Two Essential Financial Statements Every Business Owner Should Understand

If there are two essential financial statements that you would often receive from a bookkeeper, these are going to be the Profit & Loss Report and Balance Sheet. Business owners rely on these statements because they show the financial status of the business. Your bookkeeper interpret the figures and explain the how’s and why’s of the figures, but as a business owner, you remain clueless.

It is important that you know how to interpret these figures because they can help you monitor your business performance and make a sound decision. Your financial planners, bookkeeper and financial advisors will also have an idea of the business approach to use.

Balance Sheet

In a balance sheet, you can find the assets, liabilities and equity. Your assets include the items you own and the liabilities are the payments that your business owes. The difference is called equity or net worth. If you are looking for a comprehensive report that will help you tell the key performance indicators of your business, a Balance Sheet is a good financial statement you can refer to. With the use of a Balance Sheet, you will know the return on equity, financial strength, control of working capital and return on capital.

It may take a while before you completely understand a Balance Sheet because of all the technical terms you can find in it. When tracking liquid items, bookkeepers and business owners refer to Current Assets and Current Liabilities. You should be watchful of these amounts because they can help you make the right decision and manage your cash-flow. With the use of bookkeeping software, preparing a Balance Sheet regularly is easy.

Profit &Loss Report

If you want a summary of your business expenses and income, a Profit & Loss Report can provide you the information you need. It gives you an indication of your business’ performance. The report shows the sales, cost of goods sold, gross profit, expenses, operating profit before tax, tax payable and net profit. With a skill developed over time, you will be able to interpret the figures found in a Profit & Loss Report. The gross profit is one of the key elements of the report and it is expressed as a percentage. The Gross Profit Margin is important because it enables you to track your business’ profitability and compare figures with your competitors.

If there is a decrease in the Gross Profit Margin, it could mean an increase in inventory costs, heavy discounting or turning over profits with low margins. The Net profit Margin is measured as a percentage. A Profit & Loss Report must be prepared every month especially if your business is using bookkeeping software. If you practice regular analysis of your business, you will be able to unlock key business drivers. As a result, you will be able to determine the correct pricing, target shrinkage and even control costs.

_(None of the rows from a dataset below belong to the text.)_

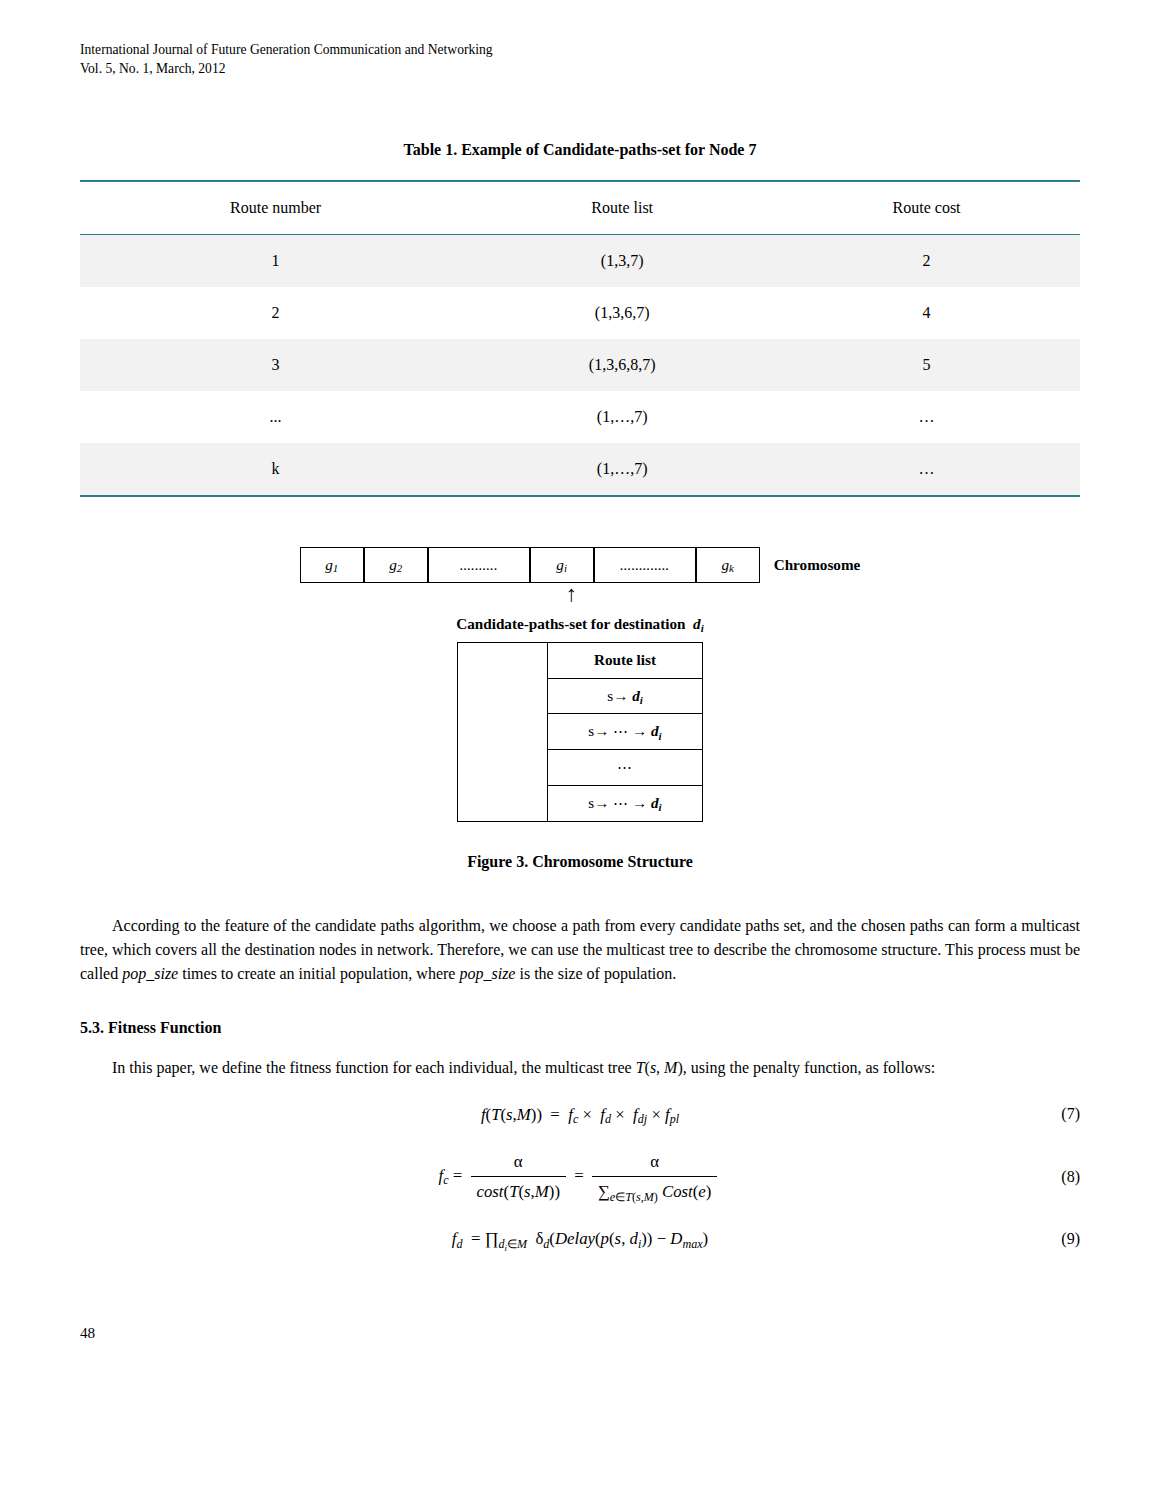International Journal of Future Generation Communication and Networking
Vol. 5, No. 1, March, 2012
Table 1. Example of Candidate-paths-set for Node 7
| Route number | Route list | Route cost |
| --- | --- | --- |
| 1 | (1,3,7) | 2 |
| 2 | (1,3,6,7) | 4 |
| 3 | (1,3,6,8,7) | 5 |
| ... | (1,…,7) | … |
| k | (1,…,7) | … |
g1
g2
..........
gi
.............
gk
Chromosome
↑
Candidate-paths-set for destination di
| Route list |
| --- |
| s→ d i |
| s→ ⋯ → d i |
| ⋯ |
| s→ ⋯ → d i |
Figure 3. Chromosome Structure
According to the feature of the candidate paths algorithm, we choose a path from every candidate paths set, and the chosen paths can form a multicast tree, which covers all the destination nodes in network. Therefore, we can use the multicast tree to describe the chromosome structure. This process must be called pop_size times to create an initial population, where pop_size is the size of population.
5.3. Fitness Function
In this paper, we define the fitness function for each individual, the multicast tree T(s, M), using the penalty function, as follows:
f(T(s,M)) = fc × fd × fdj × fpl
(7)
fc = α cost(T(s,M)) = α ∑e∈T(s,M) Cost(e)
(8)
fd = ∏di∈M δd(Delay(p(s, di)) − Dmax)
(9)
48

It may take time before you can master interpreting these financial statements but once you know the significance of these figures, you can easily determine where your business is going. You can also create an effective business planning that increases the chances for success.

Interpreting Profit And Loss Report

Business owners consider the profit and loss report important because it is one of the reports that can determine which direction the business is going. Numbers reflecting on these reports must be interpreted correctly and accurately as there should be no room for mistakes. The bookkeepers will be the one to make some recommendations based on the reports. When a business is losing or making money, a Profit and Loss Report will be a determining factor.

Unfortunately, not all business owners understand the importance of these reports until their business fails. Since interpreting numbers of the second nature of every bookkeeper, it is no longer surprising that they know how to read the profit and loss report.

However, not all business owners can interpret or read a profit and loss report. Some may assume that everything is going in the right direction, but when the report is interpreted, the business is losing money, which is not a good sign of progress. There are various areas of profit and loss report that need more than just a simple interpretation and seeing the numbers go up is not enough.

Net Profit or Net Loss

When the figure shown in the report is positive, it only means that the business is making a profit. A negative figure means that a business loses money. The net profit or net loss provides information of the total of income, less cost of goods sold or purchases less expenses.

Expenses

The expenses provide the figures for business expenses including the cost of goods sold. The expenses also show the categories based on your industry. It also includes the operating expenses such as power, telephone, rent and many more.

Income

The Income shows the total of invoices or sales, which you have invoiced over a certain period of time. The Income does not yet include the investment income because this only falls under a section referred to as ‘other income’. This category is found on the bottom of the report. The business’ income is also called ‘turnover’.

Gross Profit

The Gross Profit refers to the incomes less purchases and the Cost of Goods Sold. It is important that a business owner understands the markup percentages and this is what the gross profit provides. The markup percentages are expressed as a percentage of income.

Cost of Purchases or Goods Sold

The Cost of and Goods Sold are the total of all the expenses that the business has incurred. The expenses are the ones that have contributed to the income of your business. The purchases refer to the inventory items that the company has sold and purchased. The items for sale such as the freight charges are the Cost of Goods Sold.

It is not only the bookkeeper that should be mindful of the figures on the profit and loss report because business owners must also understand these reports. When business owners know how to interpret these reports, it is easy to determine when and how changes can be made if something is not working with regard to the financial aspect of a business.